De Brusselse kunstenaar Gauthier Hubert (32) is de enige in het gezelschap die geen afstand gedaan heeft van het schilderen op doek, al combineert hij dat met andere visuele en conceptuele middelen. Hij gebruikt het medium schilderkunst niet voor zijn expressieve of lyrische mogelijkheden, maar om zijn hybride kwaliteit in het overbrengen van een beeld: gemengde kleuren, gemengde gevoelens, een materiële textuur bij een sterk ideële lading. Ook de thema’s die hij in het PSK aanraakt, zitten op een glijdende schaal. Van het wachten in de wachtzaal tot het benauwde afwachten van de migrant in een transitsituatie, een universeel nomadische conditie in desolate landschappen of in een gefingeerd interieur, tot en met het weifelende statuut van de kunst zelf – of ze affirmeren moet of aanraken, onthullen of verhullen, structureren of doezelen, citeren en ironiseren of belichamen en vervluchtigen.

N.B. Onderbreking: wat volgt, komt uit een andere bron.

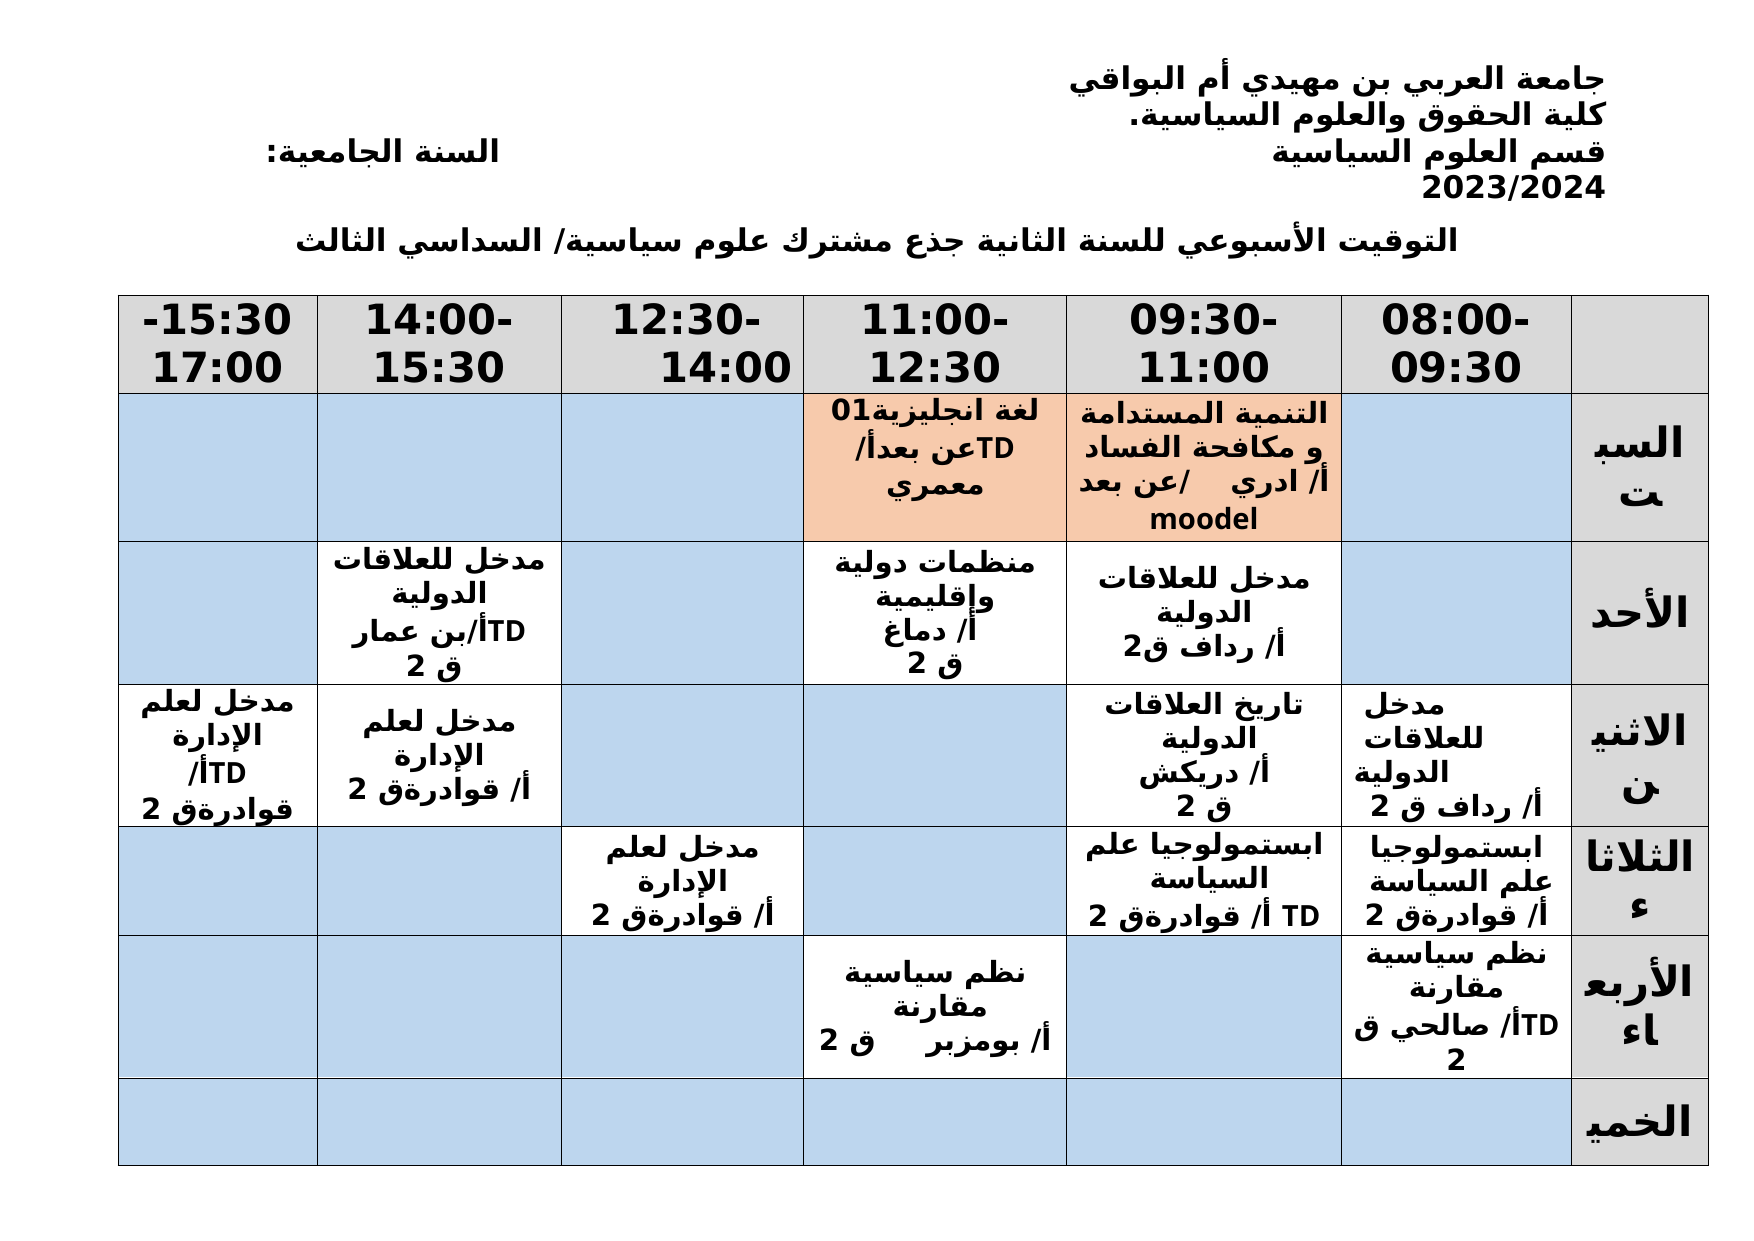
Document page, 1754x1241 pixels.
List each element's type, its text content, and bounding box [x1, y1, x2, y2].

De meest opvallende en meest besproken werken van Gauthier Hubert op de tentoonstelling zijn daarom niet de sterkste, omdat ze dat dubbelduidige missen. Als wilde hij per se letterlijk het thema Jeune Peinture Belge schilderen, verzon hij op jongensachtige wijze een situatie waarin Vlaanderen door het wegsmelten van de ijskap op de Zuidpool helemaal overstroomd raakt en moet terugplooien op Wallonië. De schilderijen die dat oplevert, zijn wel erg demonstratief, ondanks het evocatieve zeeblauw voor het ondergelopen noorden op de kaart van België. Het beeld van de tent, in enigmatische vormen en kleuren alomtegenwoordig in Huberts bijdrage op de tentoonstelling, is picturaal een veel spannender metafoor voor een situatie van migratie en vreemdheid, kortstondig neerstrijken en weer op de vlucht slaan.

TUPPERWAREPOTTEN

Zou het kunnen dat Anne Daems (33) uit Lier eigenlijk het meest schilderkunstige oog van allevier heeft? Waar ze op let in haar foto’s is een afgewogen verhouding van gekleurde vlakken, een strak binnen het kader gesneden compositie, harmoniërende kleuren, een alles doordringende werking van het licht, de observatie van een fragment uit de alledaagse werkelijkheid, discreet gestileerd tot een moment van roerloosheid, bevrozen in de tijd. En voor haar bijdrage in het PSK koos ze een reeks foto’s die, gelezen tegen de achtergrond van het zeventiende-eeuwse vanitasstilleven, een verrassende dimensie bezitten.

In een GB-warenhuis zocht Anne Daems de rekken af, hield halt bij een bepaalde afdeling en smokkelde tussen de daar uitgestalde waren een product uit een andere rayon. Ze maakte er foto’s van die de indruk wekken dat er iemand gedachtenloos of maar half overtuigd iets in zijn karretje had gegooid om het er, een paar gangen verder, weer uit te kieperen. De aldus ontstane ensembles hebben de mini-surrealistische charme die ontmoetingen tussen theekoekjes en bloesjes, tupperwarepotten en nieuwe côte d’or-repen nu eenmaal hebben.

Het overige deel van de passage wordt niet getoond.